Невероятное началось со мной сразу по прибытии на камкарьер, известный, причём печально известный окрест, штрафной лагерь. Им пугало лагерное начальство, его страшились многие зеки.
Первая обидная мысль занозой застряла в мозгу: за что? Что я такое нарушил? Никаких проступков за мной не числилось, на карандаш начальству не попадал, вкалывал, как ненормальный, и вот, пожалуйста, — результат. Как всегда. Но спрашивать об этом и тем более «качать права» не с кого. Ясное дело: попал в очередную предпраздничную чистку, когда «отрицаловку», всех осточертевших начальству нарушителей режима, а также зеков с «тяжёлыми» статьями отправляли на штрафняки. Для профилактики. Чтобы каких-нибудь «фокусов» не выкинули. Тем более что близилась годовщина великого праздника. Но причём тут мы, работяги? По моим прикидкам, таких как я, в этапе набралось человек пять-шесть — каждый пятый. Непонятно… Уж нежелательные ли они все свидетели выстрела?
Во время процедуры приёма нашего этапа местный начальник приказал мне отойти в сторону, а стрелок истерически выкрикнул, чтобы я сел на корточки. Это обособление и вовсе повергло меня в недоумение. Всех «запустили» в лагерь, а я остался «загорать» в предзоннике, обычно именовавшемся отстойником. Не очень уютно я себя чувствовал, когда со всех сторон на тебя направлены дула автоматов. Чтобы хоть немного согреться, я ёрзал вправо-влево на своём смешном полупустом чемодане, очень добросовестно сделанном зеком из братской Западной Украины Колей Нечипоруком. Мы с ним подружились в лагере под Красноярском. С подарком друга я не расставался, хранил в нём письма матери, учебник логики для восьмого класса, запасные портянки, мыло, зубную щётку и порошок. И даже кое-что из съестных продуктов. Но главным в чемодане был его секрет. И мой. От всех. Лишь Коля Ничипорук, добрейший и честнейший человек, получивший невероятно маленький срок в три или четыре года за отказ взять в руки оружие — он был баптистом, — только он знал о том секрете.
На чемодане сидеть было удобнее, чем на корточках, но вохровцам моя егозливость показалась подозрительной, и они нервничали. Наконец, меня повели, но не в жилую зону, а за высокий тыновый забор с колючей проволокой наверху, отгородивший в углу ещё одну зону, поменьше. В ней находилось приземистое здание, сложенное из синевато-зеленоватого плитняка.
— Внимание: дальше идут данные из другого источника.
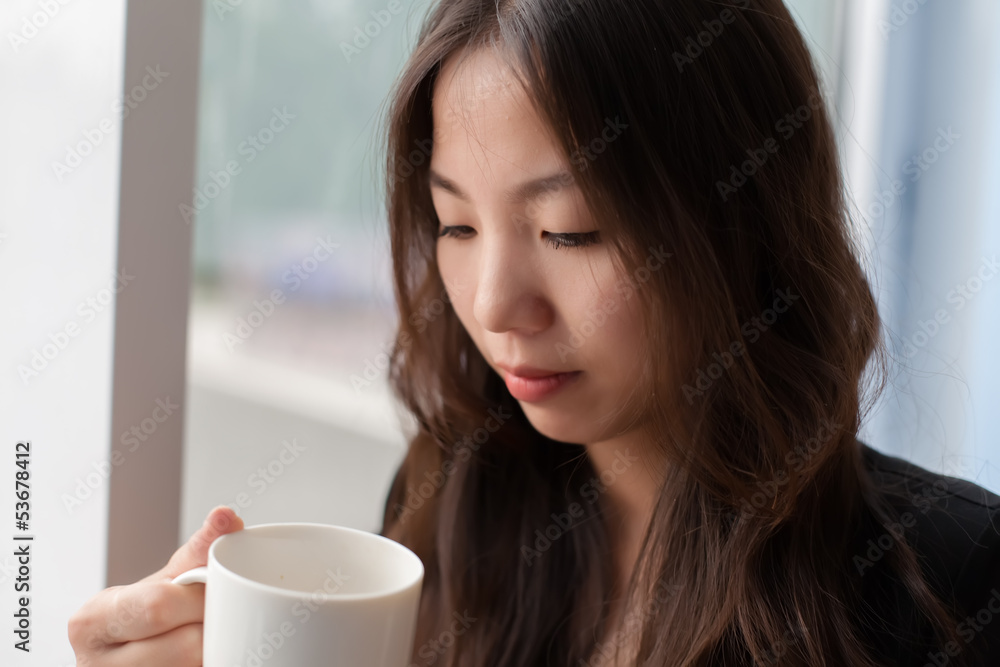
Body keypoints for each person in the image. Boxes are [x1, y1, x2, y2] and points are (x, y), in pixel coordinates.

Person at [69, 0, 1000, 665]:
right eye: (457, 225)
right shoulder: (452, 503)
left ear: (742, 218)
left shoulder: (950, 576)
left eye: (570, 231)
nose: (494, 303)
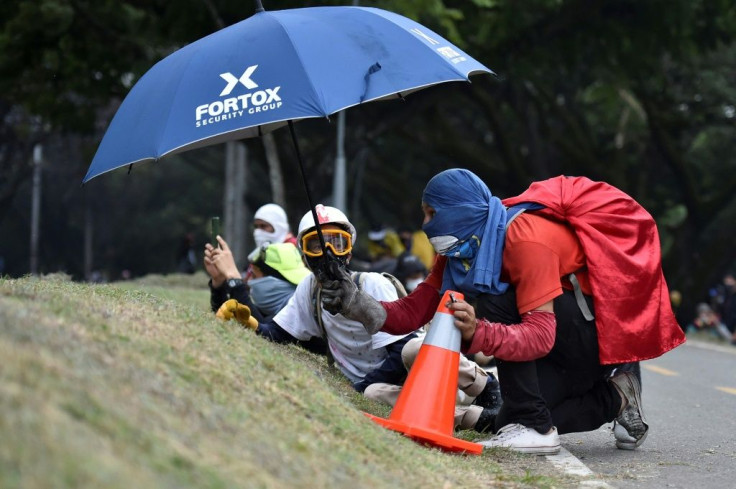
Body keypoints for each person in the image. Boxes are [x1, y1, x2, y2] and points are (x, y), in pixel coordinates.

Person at [321, 169, 685, 455]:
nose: (426, 224)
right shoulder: (458, 249)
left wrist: (479, 332)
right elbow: (414, 311)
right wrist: (357, 304)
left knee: (499, 300)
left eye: (433, 213)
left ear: (460, 211)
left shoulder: (525, 239)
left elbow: (541, 336)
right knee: (513, 420)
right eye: (424, 214)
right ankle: (617, 395)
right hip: (561, 339)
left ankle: (535, 426)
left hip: (590, 336)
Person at [216, 204, 502, 433]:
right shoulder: (309, 289)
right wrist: (250, 324)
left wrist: (360, 386)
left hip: (424, 370)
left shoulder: (372, 283)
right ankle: (476, 419)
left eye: (336, 243)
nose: (328, 253)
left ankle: (485, 385)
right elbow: (279, 334)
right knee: (374, 395)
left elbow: (400, 350)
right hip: (385, 388)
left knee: (415, 349)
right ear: (304, 254)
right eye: (317, 245)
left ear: (349, 250)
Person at [205, 240, 309, 322]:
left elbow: (263, 327)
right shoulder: (279, 307)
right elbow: (231, 316)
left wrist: (235, 281)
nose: (249, 281)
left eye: (254, 276)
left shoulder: (302, 310)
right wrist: (219, 284)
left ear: (276, 281)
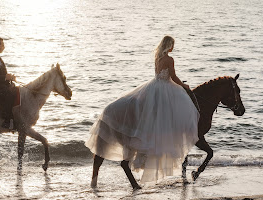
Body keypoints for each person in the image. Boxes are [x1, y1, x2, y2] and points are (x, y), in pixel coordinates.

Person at [86, 36, 200, 184]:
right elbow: (173, 77)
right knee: (175, 109)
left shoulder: (158, 57)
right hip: (163, 88)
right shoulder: (169, 59)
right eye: (172, 45)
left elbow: (160, 75)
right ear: (169, 45)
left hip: (153, 86)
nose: (173, 47)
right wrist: (184, 86)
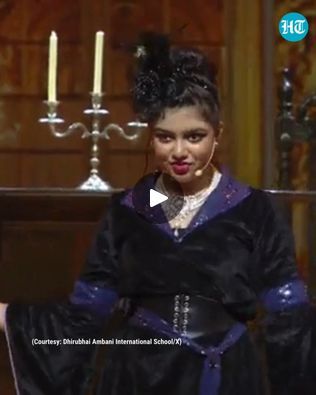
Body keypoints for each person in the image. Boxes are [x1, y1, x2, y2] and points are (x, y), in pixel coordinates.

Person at [0, 32, 315, 395]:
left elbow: (290, 319)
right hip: (137, 376)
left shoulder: (255, 209)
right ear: (151, 137)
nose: (179, 151)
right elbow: (86, 312)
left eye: (194, 136)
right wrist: (11, 316)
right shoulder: (128, 210)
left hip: (226, 377)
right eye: (166, 137)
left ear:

Остальные строения в большей части зоны, как я заметил, даже вахта, возведены из того же материала.
Невысокий БУР оказался двухэтажным. Верх занимали служебные помещения и большая общая камера, а в подвале — ШИЗО,[120] причём необычный. По крайней мере, мне в подобных не приходилось бывать. В надзирательской, на верхнем этаже, я и услышал разговор, с которого начал рассказ. Самым досадным в положении, в каком я оказался, была неопределённость. Она держала меня в состоянии напряжённого ожидания чего-то, разумеется, неприятного.